## Data drawn from a collection
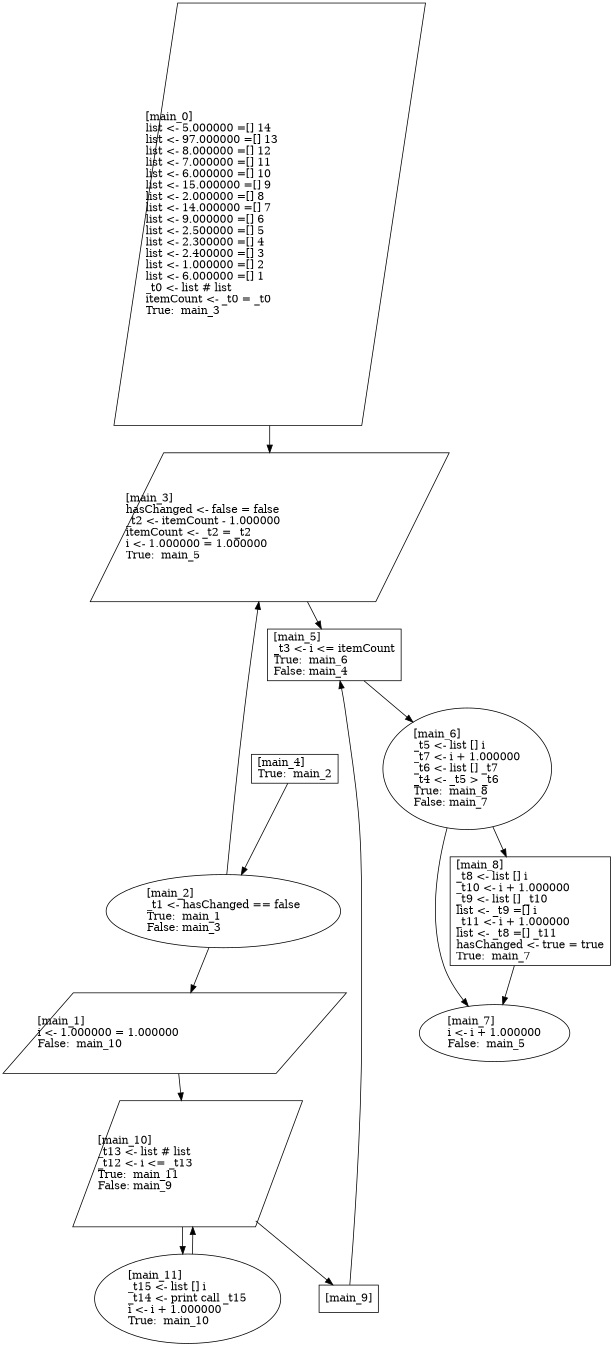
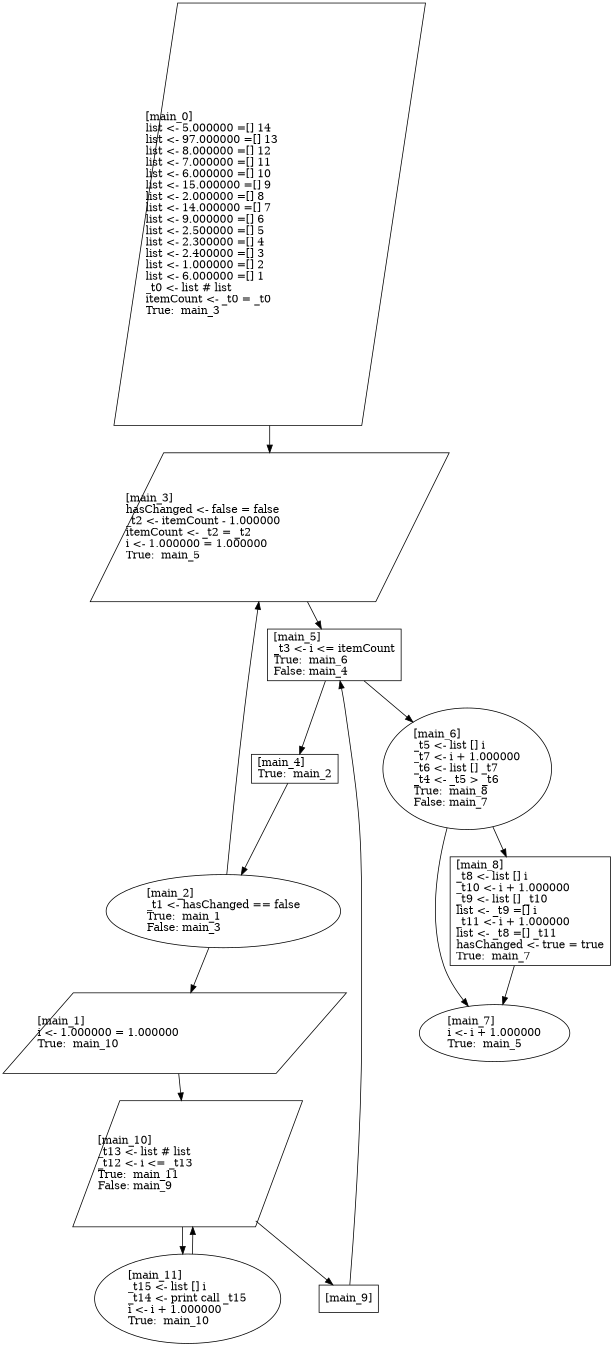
  digraph {
    node [shape=parallelogram]
    n1 [label="[main_0]\llist <- 5.000000 =[] 14\llist <- 97.000000 =[] 13\llist <- 8.000000 =[] 12\llist <- 7.000000 =[] 11\llist <- 6.000000 =[] 10\llist <- 15.000000 =[] 9\llist <- 2.000000 =[] 8\llist <- 14.000000 =[] 7\llist <- 9.000000 =[] 6\llist <- 2.500000 =[] 5\llist <- 2.300000 =[] 4\llist <- 2.400000 =[] 3\llist <- 1.000000 =[] 2\llist <- 6.000000 =[] 1\l_t0 <- list # list\litemCount <- _t0 = _t0\lTrue:  main_3\l"]
    n2 [label="[main_3]\lhasChanged <- false = false\l_t2 <- itemCount - 1.000000\litemCount <- _t2 = _t2\li <- 1.000000 = 1.000000\lTrue:  main_5\l"]
    n3 [label="[main_5]\l_t3 <- i <= itemCount\lTrue:  main_6\lFalse: main_4\l" shape=box]
    n4 [label="[main_6]\l_t5 <- list [] i\l_t7 <- i + 1.000000\l_t6 <- list [] _t7\l_t4 <- _t5 > _t6\lTrue:  main_8\lFalse: main_7\l" shape=ellipse]
    n5 [label="[main_4]\lTrue:  main_2\l" shape=box]
    n6 [label="[main_8]\l_t8 <- list [] i\l_t10 <- i + 1.000000\l_t9 <- list [] _t10\llist <- _t9 =[] i\l_t11 <- i + 1.000000\llist <- _t8 =[] _t11\lhasChanged <- true = true\lTrue:  main_7\l" shape=box]
-   n7 [label="[main_7]\li <- i + 1.000000\lFalse:  main_5\l" shape=ellipse]
+   n7 [label="[main_7]\li <- i + 1.000000\lTrue:  main_5\l" shape=ellipse]
    n8 [label="[main_2]\l_t1 <- hasChanged == false\lTrue:  main_1\lFalse: main_3\l" shape=ellipse]
-   n9 [label="[main_1]\li <- 1.000000 = 1.000000\lFalse:  main_10\l"]
+   n9 [label="[main_1]\li <- 1.000000 = 1.000000\lTrue:  main_10\l"]
    n10 [label="[main_10]\l_t13 <- list # list\l_t12 <- i <= _t13\lTrue:  main_11\lFalse: main_9\l"]
    n11 [label="[main_11]\l_t15 <- list [] i\l_t14 <- print call _t15\li <- i + 1.000000\lTrue:  main_10\l" shape=ellipse]
    n12 [label="[main_9]\l" shape=box]
    n1 -> n2
    n2 -> n3
    n3 -> n4
+   n3 -> n5
    n4 -> n6
    n4 -> n7
    n5 -> n8
    n6 -> n7
    n8 -> n2
    n8 -> n9
    n9 -> n10
    n10 -> n11
    n10 -> n12
    n11 -> n10
    n12 -> n3
  }
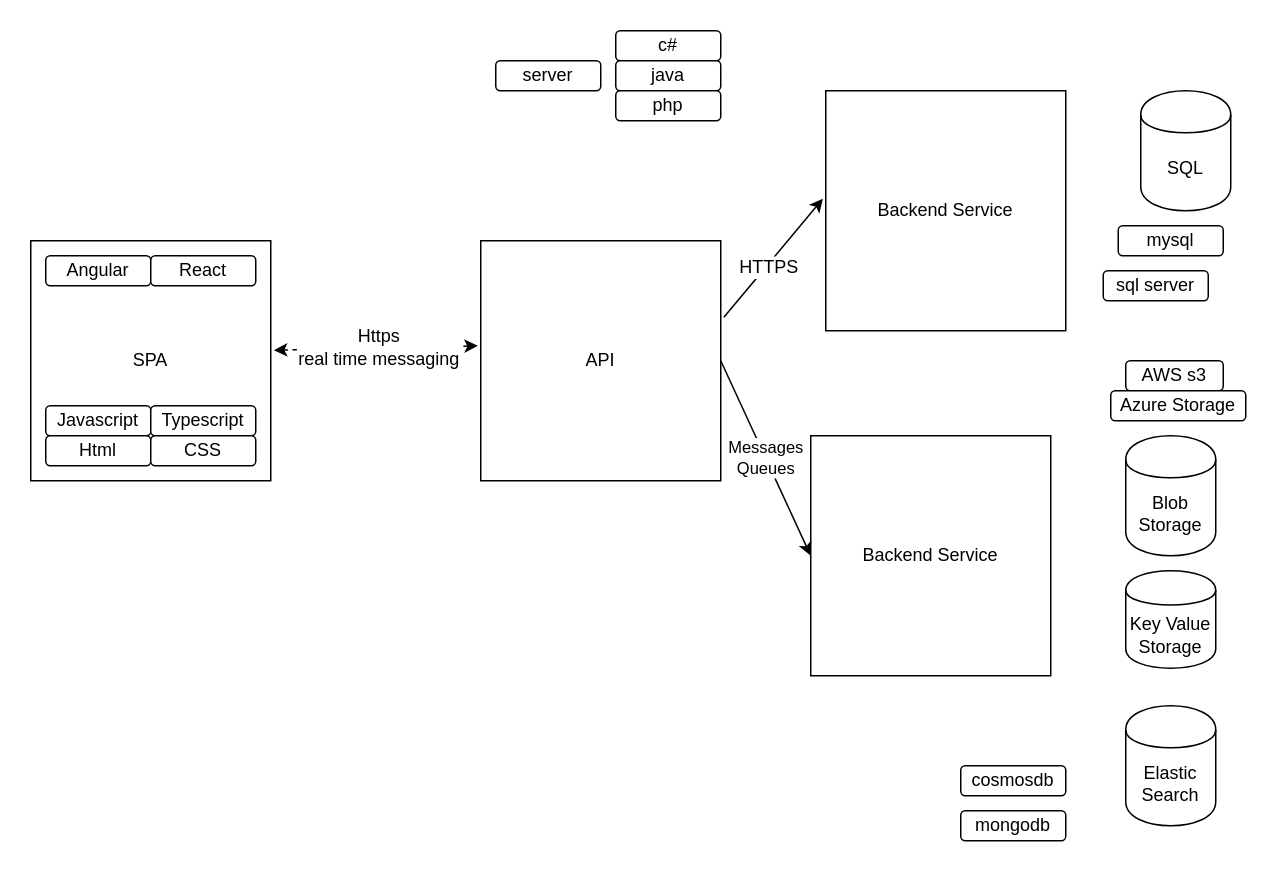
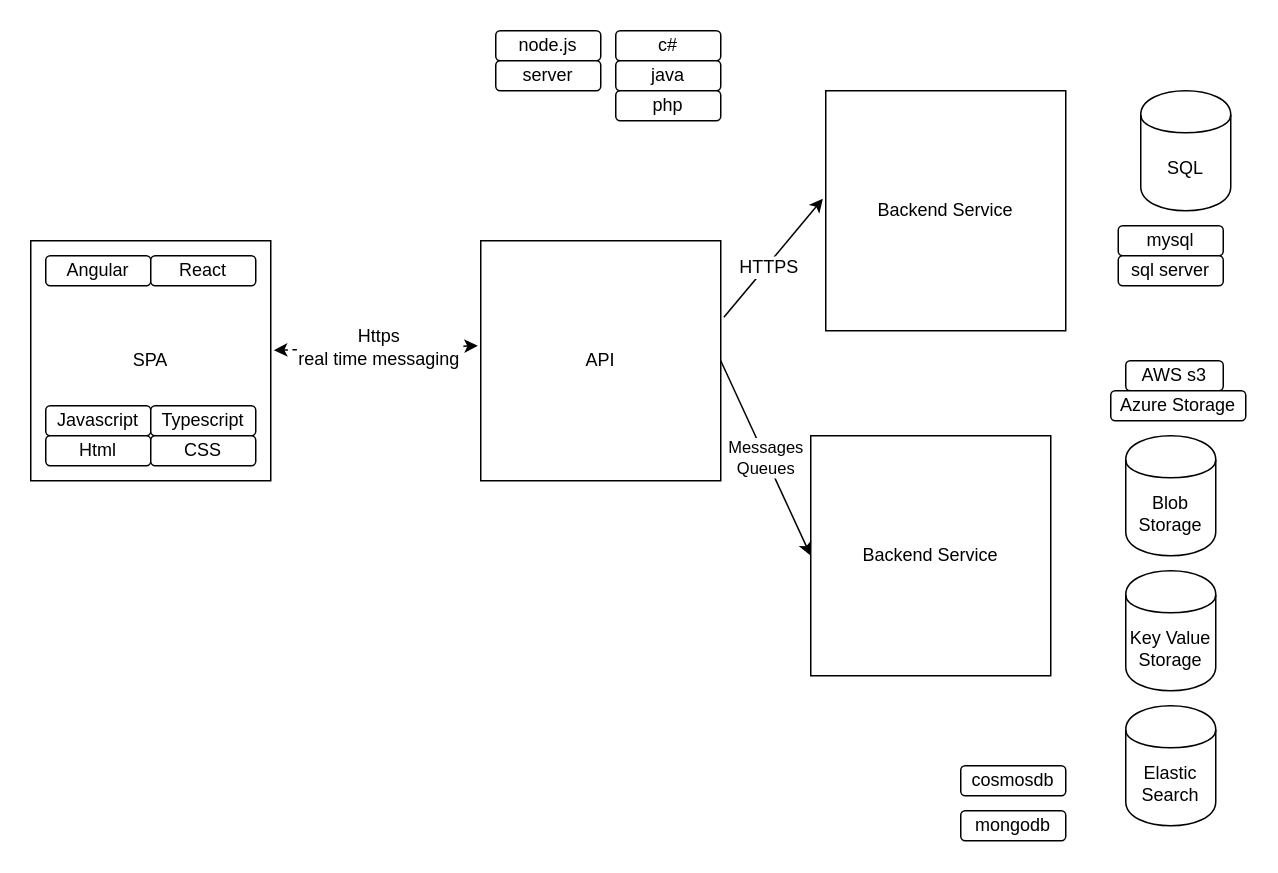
  <mxCell id="0" />
  <mxCell id="1" parent="0" />
  <mxCell id="2" value="" style="group" vertex="1" connectable="0" parent="1"><mxGeometry x="20" y="160" width="160" height="160" as="geometry" /></mxCell>
  <mxCell id="3" value="SPA" style="whiteSpace=wrap;html=1;aspect=fixed;" vertex="1" parent="2"><mxGeometry width="160" height="160" as="geometry" /></mxCell>
  <mxCell id="4" value="Angular" style="rounded=1;whiteSpace=wrap;html=1;" vertex="1" parent="2"><mxGeometry x="10" y="10" width="70" height="20" as="geometry" /></mxCell>
  <mxCell id="5" value="React" style="rounded=1;whiteSpace=wrap;html=1;" vertex="1" parent="2"><mxGeometry x="80" y="10" width="70" height="20" as="geometry" /></mxCell>
  <mxCell id="6" value="Javascript" style="rounded=1;whiteSpace=wrap;html=1;" vertex="1" parent="2"><mxGeometry x="10" y="110" width="70" height="20" as="geometry" /></mxCell>
  <mxCell id="7" value="Typescript" style="rounded=1;whiteSpace=wrap;html=1;" vertex="1" parent="2"><mxGeometry x="80" y="110" width="70" height="20" as="geometry" /></mxCell>
  <mxCell id="8" value="Html" style="rounded=1;whiteSpace=wrap;html=1;" vertex="1" parent="2"><mxGeometry x="10" y="130" width="70" height="20" as="geometry" /></mxCell>
  <mxCell id="9" value="CSS" style="rounded=1;whiteSpace=wrap;html=1;" vertex="1" parent="2"><mxGeometry x="80" y="130" width="70" height="20" as="geometry" /></mxCell>
  <mxCell id="10" value="API" style="whiteSpace=wrap;html=1;aspect=fixed;" vertex="1" parent="1"><mxGeometry x="320" y="160" width="160" height="160" as="geometry" /></mxCell>
+ <mxCell id="11" value="node.js" style="rounded=1;whiteSpace=wrap;html=1;" vertex="1" parent="1"><mxGeometry x="330" y="20" width="70" height="20" as="geometry" /></mxCell>
  <mxCell id="12" value="c#" style="rounded=1;whiteSpace=wrap;html=1;" vertex="1" parent="1"><mxGeometry x="410" y="20" width="70" height="20" as="geometry" /></mxCell>
  <mxCell id="13" value="java" style="rounded=1;whiteSpace=wrap;html=1;" vertex="1" parent="1"><mxGeometry x="410" y="40" width="70" height="20" as="geometry" /></mxCell>
  <mxCell id="14" value="php" style="rounded=1;whiteSpace=wrap;html=1;" vertex="1" parent="1"><mxGeometry x="410" y="60" width="70" height="20" as="geometry" /></mxCell>
  <mxCell id="15" value="server&lt;br&gt;" style="rounded=1;whiteSpace=wrap;html=1;" vertex="1" parent="1"><mxGeometry x="330" y="40" width="70" height="20" as="geometry" /></mxCell>
  <mxCell id="16" value="Backend Service" style="whiteSpace=wrap;html=1;aspect=fixed;" vertex="1" parent="1"><mxGeometry x="550" y="60" width="160" height="160" as="geometry" /></mxCell>
  <mxCell id="17" value="Backend Service" style="whiteSpace=wrap;html=1;aspect=fixed;" vertex="1" parent="1"><mxGeometry x="540" y="290" width="160" height="160" as="geometry" /></mxCell>
  <mxCell id="18" value="" style="endArrow=classic;startArrow=classic;html=1;entryX=-0.012;entryY=0.438;entryDx=0;entryDy=0;entryPerimeter=0;exitX=1.013;exitY=0.456;exitDx=0;exitDy=0;exitPerimeter=0;dashed=1;" edge="1" parent="1" source="3" target="10"><mxGeometry width="50" height="50" relative="1" as="geometry"><mxPoint x="30" y="520" as="sourcePoint" /><mxPoint x="80" y="470" as="targetPoint" /></mxGeometry></mxCell>
  <mxCell id="19" value="Https&lt;br&gt;real time messaging&lt;br&gt;" style="text;html=1;resizable=0;points=[];align=center;verticalAlign=middle;labelBackgroundColor=#ffffff;" vertex="1" connectable="0" parent="18"><mxGeometry x="0.018" y="1" relative="1" as="geometry"><mxPoint as="offset" /></mxGeometry></mxCell>
  <mxCell id="20" value="" style="endArrow=classic;html=1;exitX=1.013;exitY=0.319;exitDx=0;exitDy=0;exitPerimeter=0;entryX=-0.012;entryY=0.45;entryDx=0;entryDy=0;entryPerimeter=0;" edge="1" parent="1" source="10" target="16"><mxGeometry width="50" height="50" relative="1" as="geometry"><mxPoint x="480" y="205" as="sourcePoint" /><mxPoint x="530" y="155" as="targetPoint" /></mxGeometry></mxCell>
  <mxCell id="21" value="HTTPS" style="text;html=1;resizable=0;points=[];align=center;verticalAlign=middle;labelBackgroundColor=#ffffff;" vertex="1" connectable="0" parent="20"><mxGeometry x="-0.136" y="-2" relative="1" as="geometry"><mxPoint y="-1" as="offset" /></mxGeometry></mxCell>
  <mxCell id="22" value="Messages&lt;br&gt;Queues&lt;br&gt;" style="endArrow=classic;html=1;exitX=1;exitY=0.5;exitDx=0;exitDy=0;entryX=0;entryY=0.5;entryDx=0;entryDy=0;" edge="1" parent="1" source="10" target="17"><mxGeometry width="50" height="50" relative="1" as="geometry"><mxPoint x="480" y="280" as="sourcePoint" /><mxPoint x="530" y="230" as="targetPoint" /></mxGeometry></mxCell>
  <mxCell id="23" value="SQL" style="shape=cylinder;whiteSpace=wrap;html=1;boundedLbl=1;backgroundOutline=1;" vertex="1" parent="1"><mxGeometry x="760" y="60" width="60" height="80" as="geometry" /></mxCell>
  <mxCell id="24" value="Blob Storage" style="shape=cylinder;whiteSpace=wrap;html=1;boundedLbl=1;backgroundOutline=1;" vertex="1" parent="1"><mxGeometry x="750" y="290" width="60" height="80" as="geometry" /></mxCell>
- <mxCell id="25" value="Key Value Storage" style="shape=cylinder;whiteSpace=wrap;html=1;boundedLbl=1;backgroundOutline=1;" vertex="1" parent="1"><mxGeometry x="750" y="380" width="60" height="65" as="geometry" /></mxCell>
+ <mxCell id="25" value="Key Value Storage" style="shape=cylinder;whiteSpace=wrap;html=1;boundedLbl=1;backgroundOutline=1;" vertex="1" parent="1"><mxGeometry x="750" y="380" width="60" height="80" as="geometry" /></mxCell>
  <mxCell id="26" value="Elastic Search" style="shape=cylinder;whiteSpace=wrap;html=1;boundedLbl=1;backgroundOutline=1;" vertex="1" parent="1"><mxGeometry x="750" y="470" width="60" height="80" as="geometry" /></mxCell>
  <mxCell id="27" value="mysql" style="rounded=1;whiteSpace=wrap;html=1;" vertex="1" parent="1"><mxGeometry x="745" y="150" width="70" height="20" as="geometry" /></mxCell>
- <mxCell id="28" value="sql server" style="rounded=1;whiteSpace=wrap;html=1;" vertex="1" parent="1"><mxGeometry x="735" y="180" width="70" height="20" as="geometry" /></mxCell>
+ <mxCell id="28" value="sql server" style="rounded=1;whiteSpace=wrap;html=1;" vertex="1" parent="1"><mxGeometry x="745" y="170" width="70" height="20" as="geometry" /></mxCell>
  <mxCell id="29" value="AWS s3" style="rounded=1;whiteSpace=wrap;html=1;" vertex="1" parent="1"><mxGeometry x="750" y="240" width="65" height="20" as="geometry" /></mxCell>
  <mxCell id="30" value="Azure Storage" style="rounded=1;whiteSpace=wrap;html=1;" vertex="1" parent="1"><mxGeometry x="740" y="260" width="90" height="20" as="geometry" /></mxCell>
  <mxCell id="31" value="cosmosdb&lt;br&gt;" style="rounded=1;whiteSpace=wrap;html=1;" vertex="1" parent="1"><mxGeometry x="640" y="510" width="70" height="20" as="geometry" /></mxCell>
  <mxCell id="32" value="mongodb" style="rounded=1;whiteSpace=wrap;html=1;" vertex="1" parent="1"><mxGeometry x="640" y="540" width="70" height="20" as="geometry" /></mxCell>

## PROMPT
How many lines of the records contain the string "server"? Give only the number.

## RESPONSE BELOW
3